- _SELECTED TEXT_:
★ ★ ★ ★ ★ ★ ★

Photos A Casa Reale facilities

Need to know

Rooms

Just four rooms, each named after a different colour with a unique story to tell and decorated with vintage and period furnishings.

Check–Out

12 noon, but flexible, subject to availability and 24 hours’ notice, guests can leave later. Earliest check-in, 12 noon; just let the hotel know when you'll be arriving so they can make sure someone is waiting to check you in.

Prices

Double rooms from £204.85 (€240), including tax at 2.2 per cent. Please note the hotel charges an additional local city tax of €0.50 per person per night on check-in.

More details

Rates include possibly one of the best breakfast spreads we’ve encountered, honesty-bar spirits and wines, charcuterie and canistrelli biscuits and items in your room’s mini fridge (water, a bottle of wine and local beers).

Also

More than 300 years of history are encapsulated in the Casa, during which it’s brushed up against momentous points of Corsica’s past. The De Battisti family built it in 1700 for a staggering 30,000 lira; in 1748, commander of Louis XV’s French expeditionary force the Marquis de Cursay moved in to build the first printing house on the island, printing Corsica’s first constitution; in 1764, the Count de Marbeuf took residence and became godfather to a burgeoning military star – a certain Napoleon Bonaparte – who stayed overnight here in 1778 before leaving his home island for the first time. In 1794, when the Anglo-Corsican kingdom was established, its viceroy Sir Gilbert Elliot made it a happy home where he and his wife threw military band recitals and dances on the terrace; and in the 19th century it became Hôtel de l'Europe, run by chef François Tellier, where the likes of Gustave Flaubert and Prosper Mérimée dined and the Duke of Orléans attended lavish balls.

At the hotel

Wisteria-bedecked sea-view terrace; elegant antique-filled living room with a beautiful Prussian grand piano dating back to 1904 (gifted to King Leopold of Belgium no less); library with rare and antique books; free WiFi. In rooms: TV, storage, fridge, air-conditioning, Isula Parfums bath products.

★ ★ ★ ★ ★ ★ ★

- _PROVIDED INFORMATION_:

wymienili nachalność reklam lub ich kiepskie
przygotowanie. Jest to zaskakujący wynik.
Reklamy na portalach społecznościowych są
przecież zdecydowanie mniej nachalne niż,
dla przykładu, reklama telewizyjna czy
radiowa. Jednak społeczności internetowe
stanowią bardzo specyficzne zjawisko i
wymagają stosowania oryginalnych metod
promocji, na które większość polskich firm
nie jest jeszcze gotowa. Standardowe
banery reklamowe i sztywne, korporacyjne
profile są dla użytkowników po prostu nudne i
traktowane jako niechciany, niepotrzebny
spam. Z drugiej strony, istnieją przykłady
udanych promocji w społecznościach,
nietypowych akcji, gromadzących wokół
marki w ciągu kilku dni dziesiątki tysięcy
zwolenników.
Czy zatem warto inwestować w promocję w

★ ★ ★ ★ ★ ★ ★

- _PROMPT 1_:
What local tax does the A Casa Reale hotel listing say is charged on check-in?
- _PROMPT 2_:
Carry on writing the A Casa Reale hotel listing, starting after its last sentence.
The items have no role in any of this.

- _TASK RESULT 1_:
A local city tax of €0.50 per person per night.

- _TASK RESULT 2_:
Our favourite rooms

Each of the – just four – rooms enriches the hotel’s story with portraits and antique pieces lending clues to esteemed former residents and momentous events. Say, the Blue Room, dedicated to Napoleon Bonaparte; his godfather the Count of Marbeuf resided here in the 18th-century, and on securing young Bonaparte a place in the Brienne military college, hosted him for the night before he left to pursue his storied ascent to emperor. Or the Grey Room, where Viceroy of the Anglo-Corsican kingdom Sir Gilbert Elliot has a portrait hanging over the bed. He moved in with his Lady wife in the late 18th century and held military-band concerts and dances on the terrace overlooking the sea. The Green Room in the attic might be the cosiest; but the sunniness and styling of the Yellow Room (which pays homage to Pasquale Paoli, a founding father of Corsica), with its unique glazed entranceway, and covetable mid-century pieces placed alongside hefty gilded mirrors and dainty chandeliers, which appeals to our lofty aspirations.

Packing tips

You might be pushing your luck with sandwich-board panniers or sky-high boat-pouf wigs, but there’s ample closet space and even the odd dressing room for storing and wrangling more frou-frou outfits.

Also

The steam baths of the 19th-century hotel may be gone, but spa spoiling (massages, facials and beauty treatments) can be taken in your room on request.

Children

The private-home feel is ideal for families, as long as your kids aren’t too rambunctious (watch out for toppled antiques). Each room fits an extra bed (the biggest are given to broods), there’s plenty of baby kit, and babysitting starts at €12 an hour.

Sustainability efforts

The hotel owners must be given props for their dedicated preservation efforts. The abandoned apartments were in disarray when they bought them and they’ve lovingly brought the past back to life over five years of hard work, dusting off 18th-century stuccoes, ironwork and cornices; sourcing Italian handmade tiles to match fragments of flooring; searching for stylishly idiosyncratic antiques and period-appropriate pieces in flea markets and on eBay; and hanging portraits to honour the many notable residents. They’ve done their homework too, scouting through local museums and weathered history books (which you can thumb through in the salon’s library) to uncover the stay’s storied past. Plus, to ensure the Casa’s bright future, they dutifully recycle and make their incredible breakfast spread from seasonal and locally sourced ingredients, including nuts from their own orchard and chicken eggs from their brood.

Food and Drink

Photos A Casa Reale food and drink

Top Table

If you can take your eyes off the groaning breakfast-dessert tower and saucy eggs-Benny skillets, then the leafy terrace with its rocking chairs and flash of sea blue is a blissful spot for starting the day. Otherwise get cosy by the kitchen's wood fire.

Dress Code

Amid the antiques, you might not look out of place here in breeches, epaulettes and pelisses, but even a simple robe would work equally well.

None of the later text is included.